_Instructions for the task_. Continue the comment thread about rendering your own lard from where it stops.

18 thoughts on “Do I render my own lard?”

    1. Hehe…not really at all. Get the lard, chop the lard, heat the lard is pretty much all it is. The trick is finding the leaf lard to begin with. Not easy in some parts of the country, unfortunately. Happily I live in Kentucky where pork is king!

      – Joe

  1. You made me so curious about this lard/butter health debate, and now I believe you have convinced me of its benefits! Monounsaturated?! And when I read about the pie crusts it makes, I decided to repent. 😀 I am way excited now. Can’t wait till i can locate some good lard!

    1. Find a farmer’s market meat purveyor and ask for some fresh leaf lard. If they don’t have any, odds are they can tell you where you can find it.

      – Joe

      1. Where do you find your leaf lard in Louisville? I’ve been asking around and haven’t had any luck.

        1. Ask the pork purveyor at the Highlands Farmer’s Market on Bardstown Road at Speed Avenue. He’ll hook you up!

_Extracted information_.
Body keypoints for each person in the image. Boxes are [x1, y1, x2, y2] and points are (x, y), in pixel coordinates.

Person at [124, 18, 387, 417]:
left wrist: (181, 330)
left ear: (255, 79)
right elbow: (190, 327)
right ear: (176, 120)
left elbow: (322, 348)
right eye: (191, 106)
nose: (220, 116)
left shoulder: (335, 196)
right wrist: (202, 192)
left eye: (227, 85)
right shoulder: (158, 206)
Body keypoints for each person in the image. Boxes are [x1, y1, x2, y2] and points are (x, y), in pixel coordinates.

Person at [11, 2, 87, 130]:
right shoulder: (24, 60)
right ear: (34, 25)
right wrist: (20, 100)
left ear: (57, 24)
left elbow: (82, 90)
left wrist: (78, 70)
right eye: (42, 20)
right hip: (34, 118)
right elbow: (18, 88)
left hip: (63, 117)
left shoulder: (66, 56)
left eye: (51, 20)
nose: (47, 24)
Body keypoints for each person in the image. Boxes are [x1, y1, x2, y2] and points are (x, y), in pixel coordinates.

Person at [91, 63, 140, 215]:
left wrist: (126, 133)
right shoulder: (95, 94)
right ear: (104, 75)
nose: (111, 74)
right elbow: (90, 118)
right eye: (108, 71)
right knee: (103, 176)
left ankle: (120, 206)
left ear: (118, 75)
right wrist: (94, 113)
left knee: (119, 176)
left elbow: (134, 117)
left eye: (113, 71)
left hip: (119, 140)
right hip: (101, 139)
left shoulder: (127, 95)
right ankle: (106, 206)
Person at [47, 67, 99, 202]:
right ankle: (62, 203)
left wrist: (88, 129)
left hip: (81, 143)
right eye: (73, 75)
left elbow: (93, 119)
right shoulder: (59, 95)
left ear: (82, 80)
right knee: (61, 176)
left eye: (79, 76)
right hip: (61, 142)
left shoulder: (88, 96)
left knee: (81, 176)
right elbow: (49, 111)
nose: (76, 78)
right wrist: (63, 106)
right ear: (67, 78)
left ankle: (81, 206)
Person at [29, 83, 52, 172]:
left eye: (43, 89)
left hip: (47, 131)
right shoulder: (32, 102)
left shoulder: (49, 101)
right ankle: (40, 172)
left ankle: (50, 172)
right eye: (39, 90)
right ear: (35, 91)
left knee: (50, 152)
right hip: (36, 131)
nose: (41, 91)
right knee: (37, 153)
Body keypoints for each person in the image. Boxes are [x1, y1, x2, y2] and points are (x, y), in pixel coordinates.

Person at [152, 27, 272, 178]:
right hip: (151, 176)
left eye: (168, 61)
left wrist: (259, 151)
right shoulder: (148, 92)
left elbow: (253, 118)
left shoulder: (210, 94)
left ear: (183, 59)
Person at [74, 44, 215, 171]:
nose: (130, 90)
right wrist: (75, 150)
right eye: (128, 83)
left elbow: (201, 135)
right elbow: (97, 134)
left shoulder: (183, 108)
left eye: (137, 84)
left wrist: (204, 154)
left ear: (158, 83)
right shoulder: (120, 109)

_Output_.
          – Joe

  2. James Peterson has a great way of rendering duck fat in his book called Meat: A Kitchen Education. He takes the duck skin and fat for a ride in his food processor until it looks like “frosting”, I believe he says. It renders very quickly and well. I think it’d work equally well with any kind of fat. I have a pound or two of beef fat I plan to try it out on. Mmm. Tallow fried potatoes.

      1. Oh are they ever. Even better than pork cracklin’s which are pretty much like crack already.

        – Joe

  3. How well does clarified butter vs. lard in baking? It has a similar moisture content to lard.

    1. Hi Tom!

      Sorry for the late reply, I’ve had a backlog of emails this week what with the flu and all.

      That’s an interesting question. It’s true that both lard and clarified butter are similar from a moisture perspective, however they’re often quite different in terms of their texture. The texture of clarified butter can be anywhere from very soft to liquid at room temperature, whereas lard is firm-to-soft at room temperature. That makes a difference in baked goods, especially things like cookies, pie crusts and biscuits, which will end up denser and greasier when made with clarified butter. For things like cakes and breads, clarified butter can be an asset, increasing the tenderness of the crumb.

      Does that answer your question? Thanks for the comment!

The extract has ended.